Jérôme, Sur les hommes illustres

Mont Saint-Michel, XIIe siècle

Daté de 393, l’opuscule intitulé De viris illustribus renvoie à une tradition gréco-latine. Par cet écrit, Jérôme entend dresser des notices d’auteurs ayant parlé avec éloge de l’Église naissante. Copier ce manuscrit au XIIe siècle procède d’un choix intéressant.

La dimension polémique du catalogue ne présente plus de doute à ce moment-là, tant il a fait couler d’encre. Par ce travail, l’objectif du docteur de l’Église est de convaincre les païens de l’existence d’une riche littérature chrétienne. Il construit donc une réponse à l’accusation de « rusticité », souvent prêtée aux premiers chrétiens.

S’il néglige dans sa liste des auteurs comme Augustin, Rufin ou Jean de Jérusalem qu’il n’apprécie pas, il offre une bonne place à des hommes qu’il admire et qu’il rattache volontiers à une généalogie politique. Ainsi, Jérôme reconnait au philosophe Sénèque une « grande pureté de mœurs » (« continentissime vite fuit »). Ce rattachement à la doctrine chrétienne du dramaturge païen a suscité de nombreuses réactions puisque ce choix ne repose que sur de prétendues lettres adressées à l’apôtre Paul. Dans cette œuvre politique, Jérôme se soucie alors peu de l’authenticité des preuves ou de la pensée réelle du romain.

Généalogie des rois francs

Mont Saint-Michel, XIIe siècle

Comment expliquer qu’une généalogie cite Priam (le souverain de Troie), comme ancêtre le plus lointain des rois francs ? Cela suit une logique identique à celle des rois anglo-saxons qui se reconnaissent pour descendants du dieu nordique Odin. De fait, l’ensemble des familles régnantes de l’Europe médiévale s’invente des racines glorieuses et invérifiables.

Et pour cause, les Francs préfèrent ce mythe des origines troyennes.
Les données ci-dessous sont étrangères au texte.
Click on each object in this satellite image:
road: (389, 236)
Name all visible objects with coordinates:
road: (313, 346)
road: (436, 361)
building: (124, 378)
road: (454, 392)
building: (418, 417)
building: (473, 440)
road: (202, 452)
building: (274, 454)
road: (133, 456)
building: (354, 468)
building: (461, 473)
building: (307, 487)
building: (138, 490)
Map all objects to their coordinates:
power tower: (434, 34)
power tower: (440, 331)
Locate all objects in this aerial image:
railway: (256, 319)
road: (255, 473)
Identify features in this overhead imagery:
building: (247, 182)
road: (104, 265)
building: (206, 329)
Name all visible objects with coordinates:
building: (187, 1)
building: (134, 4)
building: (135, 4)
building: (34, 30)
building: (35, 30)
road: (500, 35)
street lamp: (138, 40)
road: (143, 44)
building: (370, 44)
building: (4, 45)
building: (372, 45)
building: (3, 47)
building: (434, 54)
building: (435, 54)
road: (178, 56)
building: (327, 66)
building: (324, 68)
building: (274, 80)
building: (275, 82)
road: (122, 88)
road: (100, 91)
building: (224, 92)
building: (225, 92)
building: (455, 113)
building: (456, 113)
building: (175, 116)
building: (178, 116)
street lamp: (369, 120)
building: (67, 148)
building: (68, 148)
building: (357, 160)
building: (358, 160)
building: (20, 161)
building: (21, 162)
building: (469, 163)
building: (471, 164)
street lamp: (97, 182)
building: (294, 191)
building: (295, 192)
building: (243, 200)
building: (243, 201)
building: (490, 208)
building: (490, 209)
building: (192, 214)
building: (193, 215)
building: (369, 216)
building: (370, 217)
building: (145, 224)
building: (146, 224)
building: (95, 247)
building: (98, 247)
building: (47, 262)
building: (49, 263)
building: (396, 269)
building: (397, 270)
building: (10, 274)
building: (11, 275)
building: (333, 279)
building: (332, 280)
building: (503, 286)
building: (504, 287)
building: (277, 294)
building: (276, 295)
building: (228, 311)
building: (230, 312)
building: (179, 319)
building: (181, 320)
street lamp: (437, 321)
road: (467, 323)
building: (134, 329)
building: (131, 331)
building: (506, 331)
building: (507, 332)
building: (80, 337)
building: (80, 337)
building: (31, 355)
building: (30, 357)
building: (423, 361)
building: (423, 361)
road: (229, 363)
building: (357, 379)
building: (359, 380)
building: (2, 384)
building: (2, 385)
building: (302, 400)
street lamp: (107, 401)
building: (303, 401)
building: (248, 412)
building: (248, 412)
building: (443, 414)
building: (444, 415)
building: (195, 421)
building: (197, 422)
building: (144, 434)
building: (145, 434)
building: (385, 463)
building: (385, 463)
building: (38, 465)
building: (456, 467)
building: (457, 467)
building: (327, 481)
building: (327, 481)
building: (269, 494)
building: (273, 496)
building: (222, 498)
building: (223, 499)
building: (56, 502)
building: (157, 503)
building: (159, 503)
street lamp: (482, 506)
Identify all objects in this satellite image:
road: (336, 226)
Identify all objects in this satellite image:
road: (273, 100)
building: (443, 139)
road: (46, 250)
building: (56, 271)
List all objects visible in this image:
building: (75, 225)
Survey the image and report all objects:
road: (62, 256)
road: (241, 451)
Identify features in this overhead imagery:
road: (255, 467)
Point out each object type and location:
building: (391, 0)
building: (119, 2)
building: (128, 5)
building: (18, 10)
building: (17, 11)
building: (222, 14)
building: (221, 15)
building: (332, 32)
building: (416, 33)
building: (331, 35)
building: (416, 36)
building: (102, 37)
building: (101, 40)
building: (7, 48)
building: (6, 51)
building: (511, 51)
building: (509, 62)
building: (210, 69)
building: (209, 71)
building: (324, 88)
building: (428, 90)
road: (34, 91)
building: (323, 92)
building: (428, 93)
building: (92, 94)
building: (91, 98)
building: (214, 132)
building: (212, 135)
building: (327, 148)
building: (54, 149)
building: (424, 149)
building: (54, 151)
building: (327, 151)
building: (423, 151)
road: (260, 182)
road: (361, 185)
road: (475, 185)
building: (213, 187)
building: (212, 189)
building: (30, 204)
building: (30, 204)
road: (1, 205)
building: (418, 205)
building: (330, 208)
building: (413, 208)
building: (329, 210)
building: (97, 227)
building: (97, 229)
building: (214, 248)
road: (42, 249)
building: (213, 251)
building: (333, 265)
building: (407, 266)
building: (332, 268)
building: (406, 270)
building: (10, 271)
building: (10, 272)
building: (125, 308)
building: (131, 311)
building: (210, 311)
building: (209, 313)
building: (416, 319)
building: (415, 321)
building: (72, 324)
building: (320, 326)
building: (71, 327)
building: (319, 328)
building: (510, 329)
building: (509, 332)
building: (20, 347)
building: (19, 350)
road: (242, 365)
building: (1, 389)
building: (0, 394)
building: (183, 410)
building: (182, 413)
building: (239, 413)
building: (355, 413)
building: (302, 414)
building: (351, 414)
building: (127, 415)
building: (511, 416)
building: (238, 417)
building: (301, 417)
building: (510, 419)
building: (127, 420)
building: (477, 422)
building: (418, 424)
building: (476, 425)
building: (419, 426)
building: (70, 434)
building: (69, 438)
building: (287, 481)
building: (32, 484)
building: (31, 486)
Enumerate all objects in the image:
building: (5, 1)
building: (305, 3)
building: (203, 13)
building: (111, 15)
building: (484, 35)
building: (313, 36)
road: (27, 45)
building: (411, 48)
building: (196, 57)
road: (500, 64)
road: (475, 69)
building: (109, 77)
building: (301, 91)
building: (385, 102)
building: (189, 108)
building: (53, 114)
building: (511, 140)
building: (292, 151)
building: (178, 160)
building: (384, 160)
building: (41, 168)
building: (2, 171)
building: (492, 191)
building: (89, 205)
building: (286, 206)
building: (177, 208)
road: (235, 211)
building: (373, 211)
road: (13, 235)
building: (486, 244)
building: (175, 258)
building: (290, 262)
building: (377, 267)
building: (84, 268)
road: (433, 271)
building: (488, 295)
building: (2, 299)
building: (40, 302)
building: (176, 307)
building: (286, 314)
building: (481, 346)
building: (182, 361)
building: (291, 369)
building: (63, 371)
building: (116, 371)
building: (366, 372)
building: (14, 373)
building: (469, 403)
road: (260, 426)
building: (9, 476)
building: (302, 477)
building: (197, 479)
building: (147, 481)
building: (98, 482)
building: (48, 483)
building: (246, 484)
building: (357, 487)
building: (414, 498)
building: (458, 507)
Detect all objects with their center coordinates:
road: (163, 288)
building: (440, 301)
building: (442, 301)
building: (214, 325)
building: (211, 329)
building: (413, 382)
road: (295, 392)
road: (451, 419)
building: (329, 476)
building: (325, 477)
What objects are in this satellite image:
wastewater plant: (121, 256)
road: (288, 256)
Ainsi, ils s’inscrivent dans des traditions antiques, plutôt que de revendiquer descendre d’un Dieu païen. Il s’agit donc d’une construction politique du VIIe siècle qui trouve sa source durant le règne de Clotaire II (613-629). On rédige alors les premières parentèles mérovingiennes, pour fonder une légitimité nouvelle. Si les doutes émergent peu à peu, on note que cette ascendance mythique ressort régulièrement jusqu’au XVe siècle puisqu’elle assure un certain prestige et une cohésion dans le royaume.

Historiquement, qu’il soit fictif ou non, le genre généalogique demeure longtemps un privilège royal. À partir du Xe siècle, on commence à conserver les premières filiations princières. Mais ce n’est qu’au XIIe siècle que les écrits de ce type s’étoffent véritablement et se diffusent.

Augustin, Quatre-vingt-trois questions différentes

XIIe siècle

Au sein de cette œuvre rédigée au IVe siècle, la dernière problématique concerne le mariage (« LXXXIII. De conjugio »). Durant le Moyen Âge, le lien marital est la grande affaire de la vie, que ce soit en droit ou en matière religieuse.

L’auteur de ce manuscrit est Augustin d’Hippone, l’un des quatre Pères de l’Église. Il se consacre ici à la question encore floue de la rupture de la vie conjugale. Selon ce lettré romain, la séparation des conjoints ne peut intervenir qu’en cas d’impuissance ou de « fornication » (c’est-à-dire d’adultère). Dans sa pensée, seul compte ce qui pourrait menacer le lignage et il n’admet pas le remariage pour les couples séparés.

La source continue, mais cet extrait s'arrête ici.